Reproduce the material below with each "series" renamed to "datasets" and nothing else altered. Leave out the pictures.

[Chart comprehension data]

= Beginning of Section =

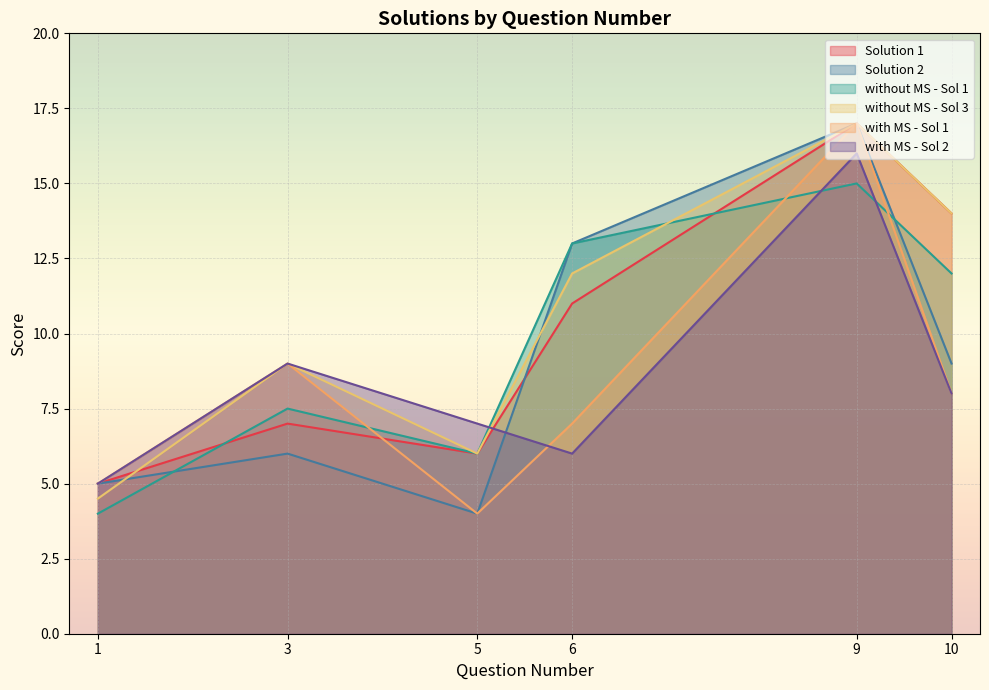

Reading left to right, extract all data points from this chart.

Solution 1: 1=5.0	3=7.0	5=6.0	6=11.0	9=17.0	10=14.0
Solution 2: 1=5.0	3=6.0	5=4.0	6=13.0	9=17.0	10=9.0
without MS - Sol 1: 1=4.0	3=7.5	5=6.0	6=13.0	9=15.0	10=12.0
without MS - Sol 3: 1=4.5	3=9.0	5=6.0	6=12.0	9=17.0	10=14.0
with MS - Sol 1: 1=5.0	3=9.0	5=4.0	6=7.0	9=17.0	10=8.0
with MS - Sol 2: 1=5.0	3=9.0	5=7.0	6=6.0	9=16.0	10=8.0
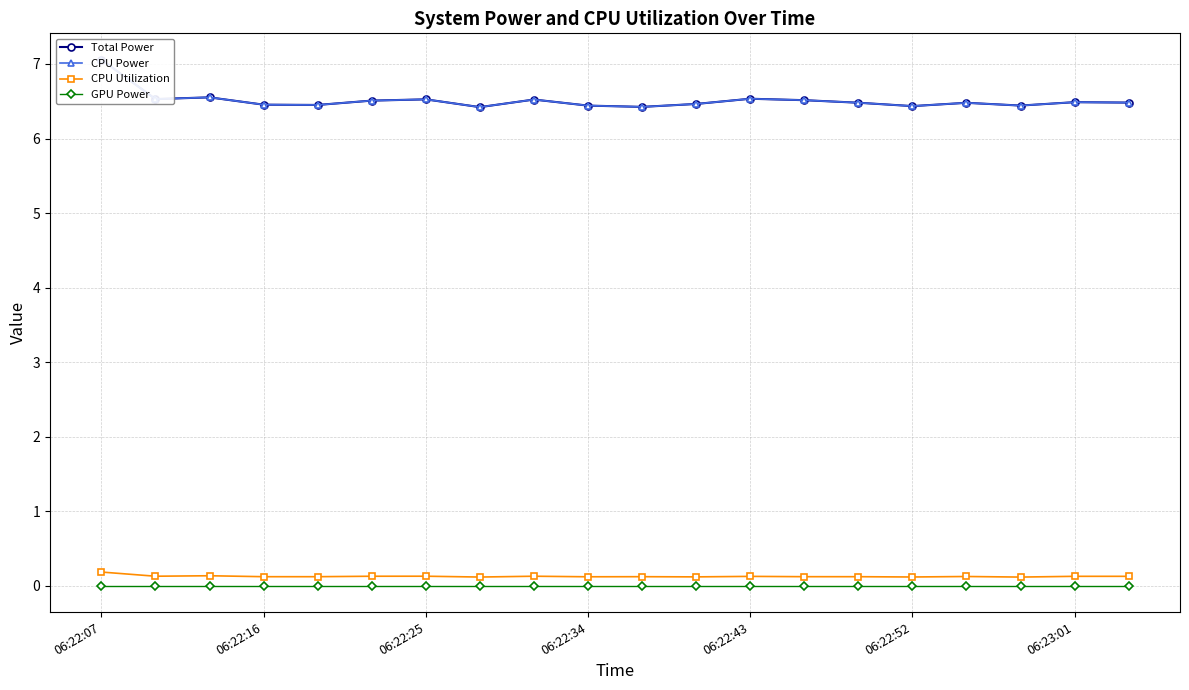

What is the total value across all series at 16?

13.1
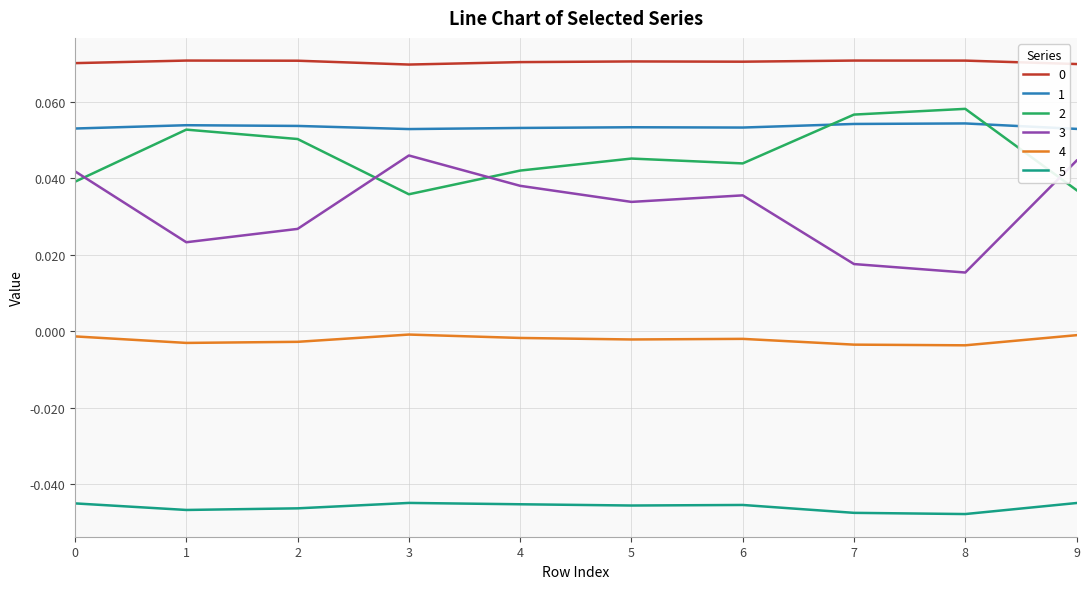

Is the value of 2 at 6 greater than the value of 3 at 7?

Yes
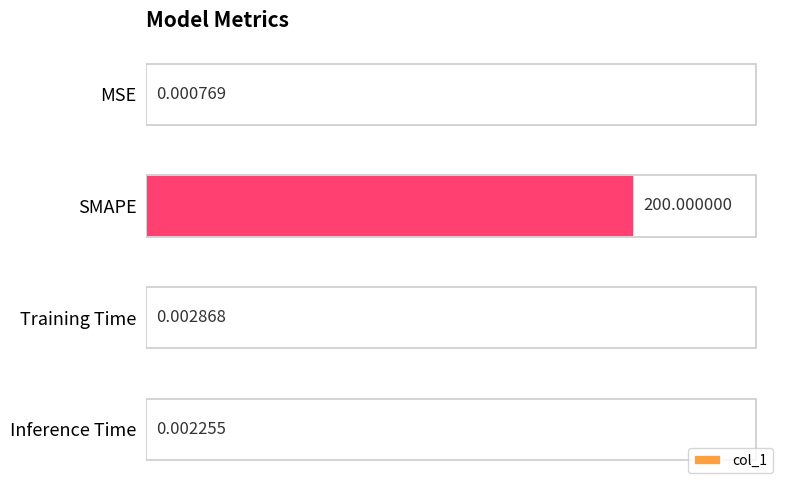

Which category has the highest value across all series?

SMAPE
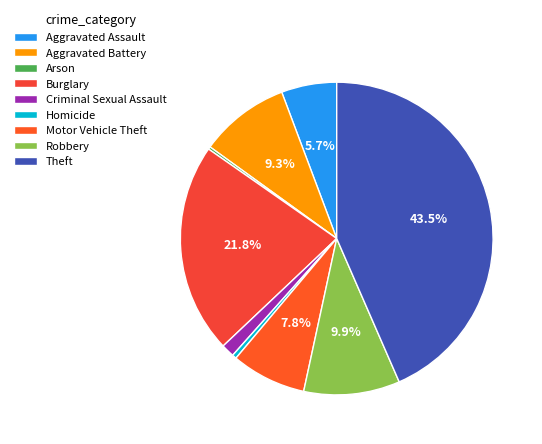

Is Arson the majority of the pie?

No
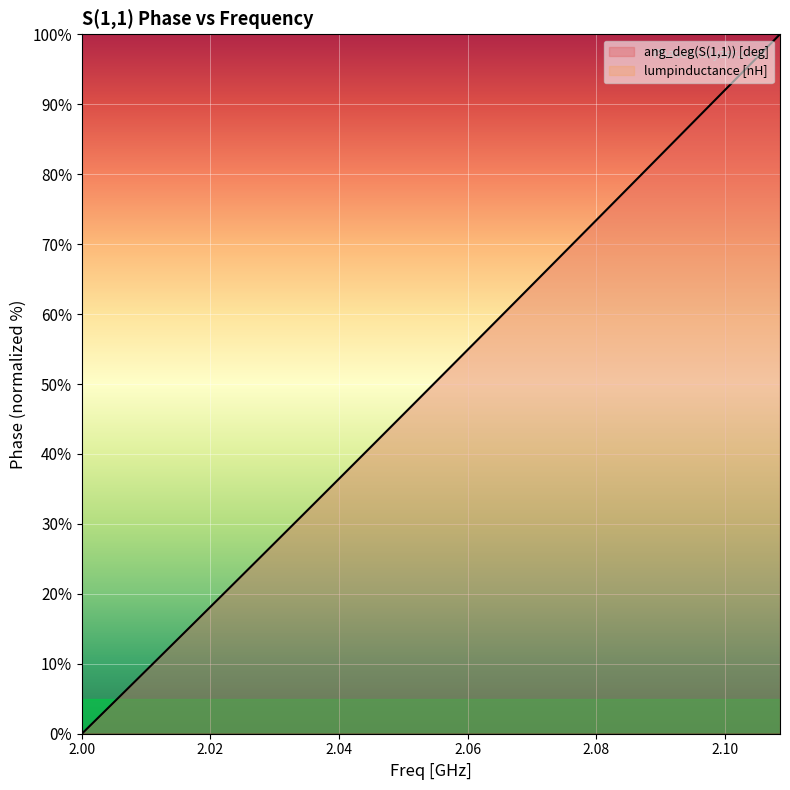

What is the label of the 8th point from the left?

2.04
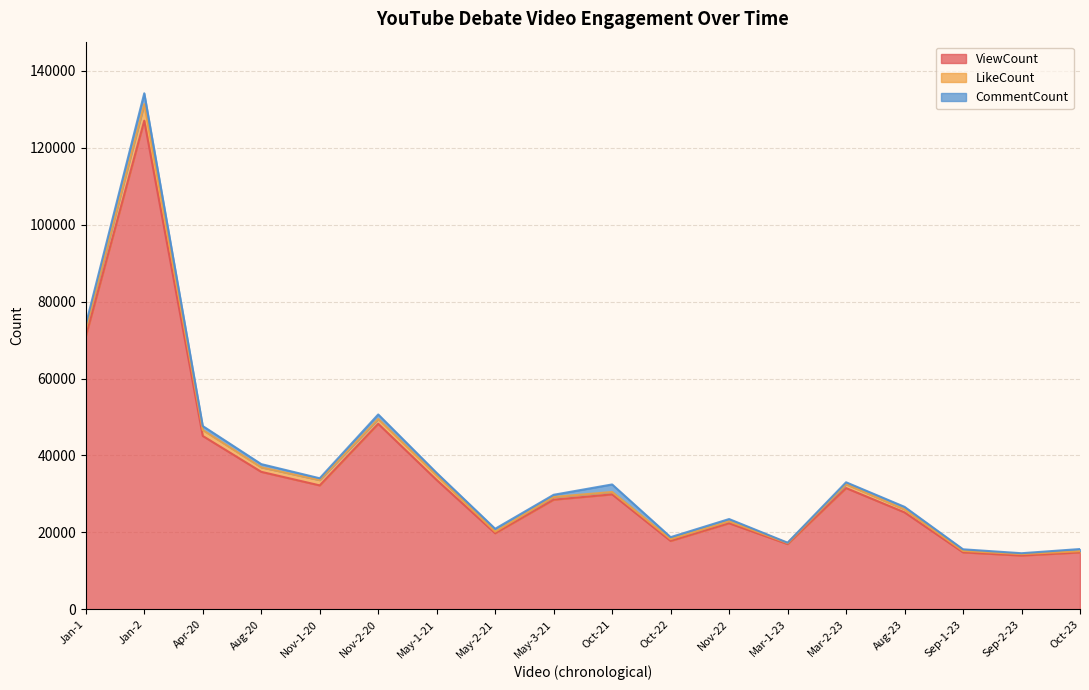

What are all the series names shown in the legend?

ViewCount, LikeCount, CommentCount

= End of Section =

▸ OUTPUT OF THE TASK
Reading left to right, extract all data points from this chart.

Solution 1: 1=5.0	3=7.0	5=6.0	6=11.0	9=17.0	10=14.0
Solution 2: 1=5.0	3=6.0	5=4.0	6=13.0	9=17.0	10=9.0
without MS - Sol 1: 1=4.0	3=7.5	5=6.0	6=13.0	9=15.0	10=12.0
without MS - Sol 3: 1=4.5	3=9.0	5=6.0	6=12.0	9=17.0	10=14.0
with MS - Sol 1: 1=5.0	3=9.0	5=4.0	6=7.0	9=17.0	10=8.0
with MS - Sol 2: 1=5.0	3=9.0	5=7.0	6=6.0	9=16.0	10=8.0

What is the total value across all datasets at 16?

13.1

Is the value of 2 at 6 greater than the value of 3 at 7?

Yes

Which category has the highest value across all datasets?

SMAPE

Is Arson the majority of the pie?

No

What is the label of the 8th point from the left?

2.04

What are all the datasets names shown in the legend?

ViewCount, LikeCount, CommentCount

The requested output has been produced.